The earlier report, done by Seton Hall University School of Law, found that the military had designated only 8 percent of the detainees as al-Qaida fighters and that 55 percent were not thought to have committed any hostile acts against the United States.

The timing of the release of the new report is interesting: According to the Times, the administration is testifying before Congress today about Guantánamo.

But regardless of this new study, there seems to be little doubt that the Guantánamo detainees are anything but the worst of the worst. The Center for Constitutional Rights has documented in great detail that the U.S. swept up many innocent or low-level grunts for a variety of reasons in the early days of the Afghanistan campaign and threw them in Guantánamo on the thinnest of pretexts. (And the fact alone that there have been many releases, mostly due to pressure from allies, that resulted in prisoners being set free immediately upon release indicates that many of those who have been incarcerated were never particularly dangerous to the United States.)

The Talking Dog blog has interviewed dozens of lawyers involved in the Guantánamo cases over the past few years and they are amazingly consistent on these points. There is very little doubt that while some of these people may have been "jihadists" in the broadest sense of the term, they were mostly simple soldiers or purely peripheral players. Many of them were caught in the tribal crossfire during the early days, when the U.S. was handing out bounties for terrorists and some sharp Afghan operators were making a financial killing.

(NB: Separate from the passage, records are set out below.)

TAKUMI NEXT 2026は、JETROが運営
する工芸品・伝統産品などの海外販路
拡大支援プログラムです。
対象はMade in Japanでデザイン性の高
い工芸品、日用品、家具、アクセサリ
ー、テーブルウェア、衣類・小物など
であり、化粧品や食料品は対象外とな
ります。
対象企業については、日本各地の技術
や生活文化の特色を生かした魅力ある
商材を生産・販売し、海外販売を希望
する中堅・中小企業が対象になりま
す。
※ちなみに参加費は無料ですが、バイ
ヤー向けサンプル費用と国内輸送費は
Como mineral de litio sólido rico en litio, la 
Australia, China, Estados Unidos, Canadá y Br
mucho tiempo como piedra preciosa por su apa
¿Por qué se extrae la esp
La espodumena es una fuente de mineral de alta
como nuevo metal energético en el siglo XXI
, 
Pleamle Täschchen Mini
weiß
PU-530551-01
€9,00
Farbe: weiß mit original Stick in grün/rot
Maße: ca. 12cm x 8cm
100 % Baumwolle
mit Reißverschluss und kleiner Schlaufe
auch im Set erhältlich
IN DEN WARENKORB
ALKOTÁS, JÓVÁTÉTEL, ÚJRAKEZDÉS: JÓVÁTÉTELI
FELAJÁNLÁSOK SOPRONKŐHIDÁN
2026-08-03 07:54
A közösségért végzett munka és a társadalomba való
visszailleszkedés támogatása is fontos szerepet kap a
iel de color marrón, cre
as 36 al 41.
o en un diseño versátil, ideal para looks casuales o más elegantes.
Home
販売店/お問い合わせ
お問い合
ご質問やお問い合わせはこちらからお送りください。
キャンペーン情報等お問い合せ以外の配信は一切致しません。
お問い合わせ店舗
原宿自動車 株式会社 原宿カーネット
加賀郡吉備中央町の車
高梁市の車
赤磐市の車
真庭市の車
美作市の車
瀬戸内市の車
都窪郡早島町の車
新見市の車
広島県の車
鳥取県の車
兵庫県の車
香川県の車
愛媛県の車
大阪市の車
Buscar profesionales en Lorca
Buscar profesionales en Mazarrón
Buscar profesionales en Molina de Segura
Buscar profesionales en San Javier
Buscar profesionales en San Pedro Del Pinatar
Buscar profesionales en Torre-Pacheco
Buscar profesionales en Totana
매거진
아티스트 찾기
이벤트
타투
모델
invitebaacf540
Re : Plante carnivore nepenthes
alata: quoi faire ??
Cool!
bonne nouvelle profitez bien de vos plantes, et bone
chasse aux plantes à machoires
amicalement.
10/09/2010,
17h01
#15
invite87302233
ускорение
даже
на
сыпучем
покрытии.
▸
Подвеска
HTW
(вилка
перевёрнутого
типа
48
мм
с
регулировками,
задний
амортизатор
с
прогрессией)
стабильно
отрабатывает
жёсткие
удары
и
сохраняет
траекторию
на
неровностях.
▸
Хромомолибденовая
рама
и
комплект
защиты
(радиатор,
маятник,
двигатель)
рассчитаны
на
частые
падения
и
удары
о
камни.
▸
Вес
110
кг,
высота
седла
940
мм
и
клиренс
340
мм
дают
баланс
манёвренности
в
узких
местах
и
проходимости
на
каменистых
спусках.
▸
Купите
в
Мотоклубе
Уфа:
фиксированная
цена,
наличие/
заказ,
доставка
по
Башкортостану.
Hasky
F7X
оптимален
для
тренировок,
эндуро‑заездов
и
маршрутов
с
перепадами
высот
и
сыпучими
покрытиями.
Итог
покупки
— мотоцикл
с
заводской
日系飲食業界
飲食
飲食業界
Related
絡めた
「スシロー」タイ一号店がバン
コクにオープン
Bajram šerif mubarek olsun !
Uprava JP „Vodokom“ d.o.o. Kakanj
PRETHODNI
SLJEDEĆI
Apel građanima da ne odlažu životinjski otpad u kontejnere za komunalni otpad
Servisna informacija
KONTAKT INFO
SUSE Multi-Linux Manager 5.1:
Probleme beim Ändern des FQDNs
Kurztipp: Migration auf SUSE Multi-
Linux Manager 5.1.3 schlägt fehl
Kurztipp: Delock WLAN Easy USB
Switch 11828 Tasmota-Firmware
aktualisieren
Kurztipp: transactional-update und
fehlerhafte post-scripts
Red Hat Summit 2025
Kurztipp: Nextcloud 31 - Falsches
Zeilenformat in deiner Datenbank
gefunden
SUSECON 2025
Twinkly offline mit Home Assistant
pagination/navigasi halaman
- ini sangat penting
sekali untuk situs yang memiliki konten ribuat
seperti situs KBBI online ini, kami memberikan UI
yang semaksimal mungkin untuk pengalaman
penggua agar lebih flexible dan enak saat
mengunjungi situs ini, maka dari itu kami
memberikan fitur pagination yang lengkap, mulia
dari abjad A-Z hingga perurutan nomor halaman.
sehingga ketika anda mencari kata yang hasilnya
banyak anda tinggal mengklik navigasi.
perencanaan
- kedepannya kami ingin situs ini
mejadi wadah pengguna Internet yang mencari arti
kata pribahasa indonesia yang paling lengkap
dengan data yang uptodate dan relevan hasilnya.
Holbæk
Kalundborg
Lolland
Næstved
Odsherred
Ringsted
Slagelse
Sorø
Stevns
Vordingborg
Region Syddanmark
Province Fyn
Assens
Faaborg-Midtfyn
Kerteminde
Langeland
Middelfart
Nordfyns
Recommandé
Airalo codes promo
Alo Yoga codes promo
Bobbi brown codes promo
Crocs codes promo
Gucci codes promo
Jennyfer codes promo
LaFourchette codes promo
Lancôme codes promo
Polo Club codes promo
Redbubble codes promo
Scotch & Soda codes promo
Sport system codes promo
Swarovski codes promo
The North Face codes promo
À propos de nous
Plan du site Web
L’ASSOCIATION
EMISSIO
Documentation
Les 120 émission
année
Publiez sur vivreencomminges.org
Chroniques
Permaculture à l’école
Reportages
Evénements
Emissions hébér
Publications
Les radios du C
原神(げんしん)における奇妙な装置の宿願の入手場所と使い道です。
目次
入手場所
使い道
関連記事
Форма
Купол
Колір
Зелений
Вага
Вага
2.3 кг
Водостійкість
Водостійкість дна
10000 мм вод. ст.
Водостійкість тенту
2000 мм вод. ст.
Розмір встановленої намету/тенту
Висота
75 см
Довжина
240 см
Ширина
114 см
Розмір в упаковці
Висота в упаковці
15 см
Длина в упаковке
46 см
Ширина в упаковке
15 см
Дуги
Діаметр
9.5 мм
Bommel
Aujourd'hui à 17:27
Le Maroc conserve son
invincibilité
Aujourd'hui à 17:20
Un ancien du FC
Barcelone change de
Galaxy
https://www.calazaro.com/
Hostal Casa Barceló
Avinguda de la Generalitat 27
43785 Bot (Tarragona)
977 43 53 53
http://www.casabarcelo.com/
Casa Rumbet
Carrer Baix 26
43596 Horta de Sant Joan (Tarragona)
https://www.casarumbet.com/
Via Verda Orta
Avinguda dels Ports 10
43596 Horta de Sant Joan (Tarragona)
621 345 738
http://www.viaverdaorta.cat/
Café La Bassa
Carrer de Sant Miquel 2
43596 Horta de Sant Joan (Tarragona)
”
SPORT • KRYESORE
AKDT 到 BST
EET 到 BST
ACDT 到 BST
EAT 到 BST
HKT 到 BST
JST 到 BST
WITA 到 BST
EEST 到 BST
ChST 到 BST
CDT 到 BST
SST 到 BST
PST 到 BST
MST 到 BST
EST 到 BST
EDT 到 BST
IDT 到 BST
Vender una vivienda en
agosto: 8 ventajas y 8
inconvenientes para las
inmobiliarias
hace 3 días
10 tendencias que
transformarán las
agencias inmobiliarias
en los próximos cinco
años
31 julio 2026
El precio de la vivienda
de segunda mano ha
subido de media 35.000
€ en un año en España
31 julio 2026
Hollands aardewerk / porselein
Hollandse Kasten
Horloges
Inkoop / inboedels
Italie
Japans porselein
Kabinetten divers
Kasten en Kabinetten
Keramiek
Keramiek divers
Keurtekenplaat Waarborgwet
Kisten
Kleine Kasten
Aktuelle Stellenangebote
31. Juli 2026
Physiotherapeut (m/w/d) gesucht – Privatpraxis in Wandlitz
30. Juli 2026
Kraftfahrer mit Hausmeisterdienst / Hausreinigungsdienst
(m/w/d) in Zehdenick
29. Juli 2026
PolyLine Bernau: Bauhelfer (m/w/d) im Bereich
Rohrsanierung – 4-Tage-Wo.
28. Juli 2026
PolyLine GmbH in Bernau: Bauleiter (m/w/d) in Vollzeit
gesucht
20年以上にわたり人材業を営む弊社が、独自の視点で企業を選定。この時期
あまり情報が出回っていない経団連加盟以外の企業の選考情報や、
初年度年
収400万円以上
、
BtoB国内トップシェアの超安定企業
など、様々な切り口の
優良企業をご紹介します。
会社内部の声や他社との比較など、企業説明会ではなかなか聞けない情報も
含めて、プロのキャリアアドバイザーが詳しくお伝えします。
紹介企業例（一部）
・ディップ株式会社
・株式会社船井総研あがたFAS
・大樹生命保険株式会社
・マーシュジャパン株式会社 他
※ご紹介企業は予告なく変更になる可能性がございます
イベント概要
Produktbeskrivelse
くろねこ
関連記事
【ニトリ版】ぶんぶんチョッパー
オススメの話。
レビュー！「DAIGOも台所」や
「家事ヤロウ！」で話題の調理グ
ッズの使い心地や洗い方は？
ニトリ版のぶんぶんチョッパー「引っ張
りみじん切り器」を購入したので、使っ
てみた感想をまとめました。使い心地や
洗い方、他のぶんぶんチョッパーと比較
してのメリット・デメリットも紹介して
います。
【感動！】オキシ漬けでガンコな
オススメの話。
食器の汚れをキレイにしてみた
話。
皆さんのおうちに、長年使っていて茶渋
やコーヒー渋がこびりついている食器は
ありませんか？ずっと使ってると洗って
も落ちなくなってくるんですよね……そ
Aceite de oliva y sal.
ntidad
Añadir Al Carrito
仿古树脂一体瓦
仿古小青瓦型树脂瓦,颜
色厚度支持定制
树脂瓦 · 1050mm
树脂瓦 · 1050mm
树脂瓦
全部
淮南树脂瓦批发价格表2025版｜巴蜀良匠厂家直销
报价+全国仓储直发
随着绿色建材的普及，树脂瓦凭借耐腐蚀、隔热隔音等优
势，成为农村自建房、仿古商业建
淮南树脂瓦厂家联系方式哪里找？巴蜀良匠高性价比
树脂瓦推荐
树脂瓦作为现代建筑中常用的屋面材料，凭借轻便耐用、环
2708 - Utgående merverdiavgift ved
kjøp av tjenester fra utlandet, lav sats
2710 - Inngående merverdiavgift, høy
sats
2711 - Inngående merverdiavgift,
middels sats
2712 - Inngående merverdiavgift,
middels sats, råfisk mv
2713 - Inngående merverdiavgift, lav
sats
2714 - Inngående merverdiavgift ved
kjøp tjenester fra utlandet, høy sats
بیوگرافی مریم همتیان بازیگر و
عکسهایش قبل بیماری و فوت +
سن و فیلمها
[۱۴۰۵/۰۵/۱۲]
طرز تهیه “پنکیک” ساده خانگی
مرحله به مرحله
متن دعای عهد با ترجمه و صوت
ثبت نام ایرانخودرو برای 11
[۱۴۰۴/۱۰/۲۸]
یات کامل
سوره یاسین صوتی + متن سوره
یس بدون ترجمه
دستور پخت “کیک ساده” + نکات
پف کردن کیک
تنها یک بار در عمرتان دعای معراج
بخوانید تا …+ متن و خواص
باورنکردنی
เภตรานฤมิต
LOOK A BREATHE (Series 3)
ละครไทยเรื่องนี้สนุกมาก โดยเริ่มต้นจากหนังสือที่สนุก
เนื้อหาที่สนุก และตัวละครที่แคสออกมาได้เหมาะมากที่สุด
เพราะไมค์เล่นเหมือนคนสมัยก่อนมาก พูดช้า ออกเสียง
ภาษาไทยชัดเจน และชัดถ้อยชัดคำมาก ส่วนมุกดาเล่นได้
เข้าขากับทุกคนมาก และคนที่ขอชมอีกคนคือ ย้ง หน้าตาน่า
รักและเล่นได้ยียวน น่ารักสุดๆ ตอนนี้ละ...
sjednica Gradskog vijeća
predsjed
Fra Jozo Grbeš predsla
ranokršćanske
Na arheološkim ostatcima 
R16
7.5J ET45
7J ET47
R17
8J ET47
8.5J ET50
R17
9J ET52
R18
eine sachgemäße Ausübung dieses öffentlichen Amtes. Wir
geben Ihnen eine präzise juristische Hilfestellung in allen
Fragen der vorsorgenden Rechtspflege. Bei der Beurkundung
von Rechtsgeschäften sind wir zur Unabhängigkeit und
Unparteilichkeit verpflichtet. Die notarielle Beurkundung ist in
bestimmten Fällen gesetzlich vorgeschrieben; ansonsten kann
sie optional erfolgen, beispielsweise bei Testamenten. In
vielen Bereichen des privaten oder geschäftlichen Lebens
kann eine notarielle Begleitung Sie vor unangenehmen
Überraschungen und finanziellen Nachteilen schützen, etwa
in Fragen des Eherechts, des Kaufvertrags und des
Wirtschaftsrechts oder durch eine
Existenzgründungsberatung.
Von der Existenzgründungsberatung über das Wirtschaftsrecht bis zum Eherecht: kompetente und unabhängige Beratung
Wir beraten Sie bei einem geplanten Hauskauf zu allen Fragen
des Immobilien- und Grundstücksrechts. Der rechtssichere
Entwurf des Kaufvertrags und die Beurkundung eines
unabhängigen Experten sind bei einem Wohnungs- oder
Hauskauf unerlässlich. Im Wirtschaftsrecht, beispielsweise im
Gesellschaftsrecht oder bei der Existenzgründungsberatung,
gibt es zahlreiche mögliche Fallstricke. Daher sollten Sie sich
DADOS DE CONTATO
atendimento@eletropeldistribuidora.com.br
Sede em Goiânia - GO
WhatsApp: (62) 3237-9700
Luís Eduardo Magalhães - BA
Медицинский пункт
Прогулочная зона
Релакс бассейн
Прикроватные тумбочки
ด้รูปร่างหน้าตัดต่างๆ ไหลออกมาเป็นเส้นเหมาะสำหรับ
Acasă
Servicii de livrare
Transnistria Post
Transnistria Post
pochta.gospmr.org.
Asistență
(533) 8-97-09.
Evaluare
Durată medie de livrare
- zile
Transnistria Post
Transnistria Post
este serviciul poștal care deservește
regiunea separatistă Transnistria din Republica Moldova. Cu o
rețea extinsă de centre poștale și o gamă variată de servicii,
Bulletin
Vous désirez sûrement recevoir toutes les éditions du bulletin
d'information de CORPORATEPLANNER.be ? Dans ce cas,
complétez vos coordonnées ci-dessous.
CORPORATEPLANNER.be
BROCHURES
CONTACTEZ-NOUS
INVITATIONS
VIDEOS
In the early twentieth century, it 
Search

And anyway, none of that is actually relevant to the fact that the U.S. cannot sustain any program that relies on the "war on terrorism" being "won" before normal international law and human rights can apply. Terror will never sign an armistice agreement, so these "wartime" measures will be permanent unless they are completely repudiated. The next government must put an end to the entire extra-constitutional legal framework of the Bush administration's war on terror and deal rationally with the question of how to handle prisoners in an age of terrorism. I'm partial to the justice system myself, but that's just me.